Read more: http://www.atr.org/even-deal-starter-republicans-a6544#ixzz1bicY0VKO
(Excerpt) Read more at atr.org ...
Take this article and others I found to the fight to the Libs on their own turf; put the Left on the defensive Digg and at Reddit and in Stumbleupon and Delicious
They’ll never happen.
One million to one , is not good.
The increase is immediate, the cuts are in the future.
The cuts are placed on a future session of Congress , under no obligation to honor the deal.
Trusting a little girl named Lucy to hold the football should be too, but....
ok, I’ll agree to it - only if the cuts happen first, and RIGHT NOW.
This is just a BS attempt to give the democraps a campaign issue- “Hey we offered 10-to-1 spending cuts but those evil Republicans turn it down!!!”
I’m flexible. I can see a deal that includes tax increases:
Abolition of base-line budgetting and the reporting mechanisms that support it, plus a ten to one ratio of spending cuts to tax increases and the tax increases narrowly drawn so they don’t impede capital formation (e.g. capping the amount of income that can be excluded from taxation by tax-exempt sourcing — even Calvin Coolidge was against making municipal bond tax exempt).
(And yes, that’s actually a good deal.)
George Mason economics professor, Tyler Cowen, should be ashamed of himself for not first checking with his Professor Emeritus, Walter Williams, before offering such a ludicrous opinion.
How about just $9 in cuts?
immediate tax hike for illusory, distant future promises of unlikely spending cuts... what could possibly go wrong?
/sarcasm
The spending cuts would never happen, Democrats never keep those promises. You cannot make such deals with them.
The other, and more practical reason is in the nature of what is subject to negotiation.
If one side proposes "more" of something (an increase) and the other proposes "less" of it (a decrease), then three outcomes are possible as the result of compromise between them.
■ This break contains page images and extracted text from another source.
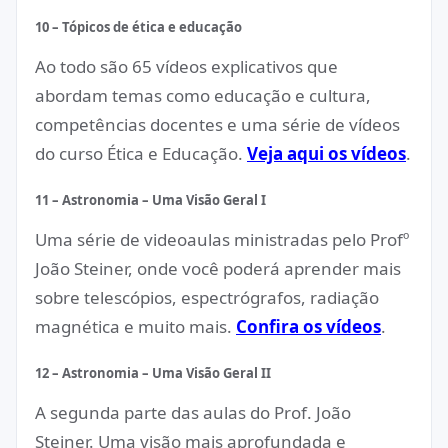
10 – Tópicos de ética e educação
Ao todo são 65 vídeos explicativos que
abordam temas como educação e cultura,
competências docentes e uma série de vídeos
do curso Ética e Educação.
Veja aqui os vídeos
.
11 – Astronomia – Uma Visão Geral I
Uma série de videoaulas ministradas pelo Profº
João Steiner, onde você poderá aprender mais
sobre telescópios, espectrógrafos, radiação
magnética e muito mais.
Confira os vídeos
.
12 – Astronomia – Uma Visão Geral II
A segunda parte das aulas do Prof. João
Steiner. Uma visão mais aprofundada e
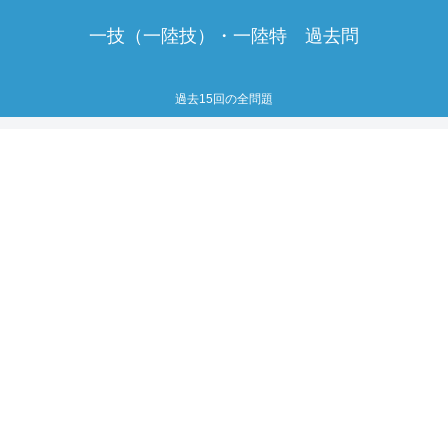
一技（一陸技）・一陸特 過去問
過去15回の全問題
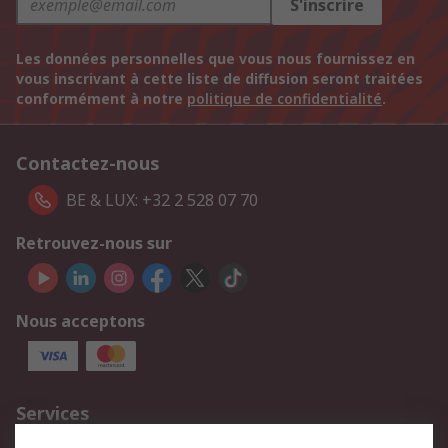
S'inscrire
Les données personnelles que vous nous fournissez en
vous inscrivant à cette liste de diffusion seront traitées
conformément à notre
politique de confidentialité
.
Contactez-nous
BE & LUX: +32 2 528 07 70
Retrouvez-nous sur
Nous acceptons
Services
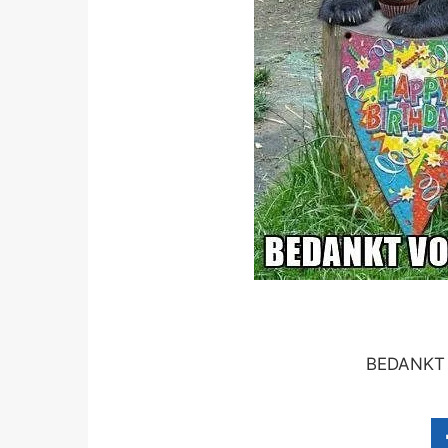
BEDANKT 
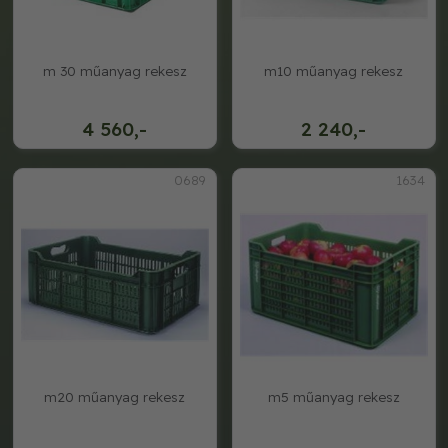
m 30 műanyag rekesz
m10 műanyag rekesz
4 560,-
2 240,-
0689
1634
m20 műanyag rekesz
m5 műanyag rekesz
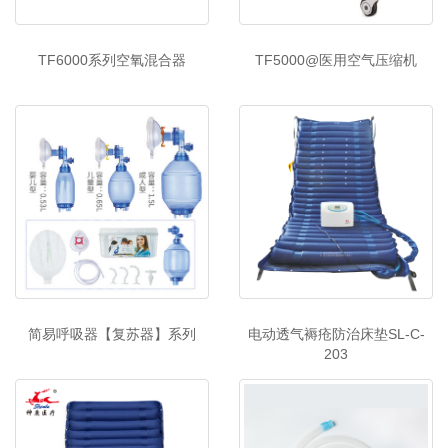
TF6000系列空氧混合器
TF5000@医用空气压缩机
简易呼吸器【复苏器】系列
电动透气褥疮防治床垫SL-C-
203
The side proposing an "increase" may receive more, but less than they desired. The side proposing a "decrease" may receive a reduction, but less of a decrease than what they wanted. Finally, the status quo may be maintained (no change).
In the first event, the net result is positive; in the second, it is negative; in the third, it is neutral.
Now, let's relate this hypothetical situation to the reality of Democrat and Republican political dynamics. As between the two parties, the ritual Democrat demand is always for "more" (e.g. - more spending, more regulation, more power), while the GOP request is not for less, but for less of an increase than what the Democrats desire.
We have all seen this time and again, and conservatives have long bemoaned the Republican tendency to compromise in this fashion. And the reason why it always results in GOP failure is rather simple to deduce: there is only ONE possible outcome for any such compromise. If your adversary's demand is for "more", and yours is not for "less" but instead: "more but not as much as that much" - in time, with repeated demands and compromises, your adversary will eventually receive all that they wanted - and more.
(BTW - It will never happen, so I don't have to worry about ever having supported an actual tax increase.)
No democrat would go for a $1 cut for a $10 tax increase
IF
by cut you mean the budget will be $1 less next year.
By offering $10 cut in THE RATE OF INCREASE is offering nothing.
Why can’t any of the Republicans make this point.
Fine ... let the $10 of cuts happen immediately ... then the $1 in taxes phase in over the next 100 years.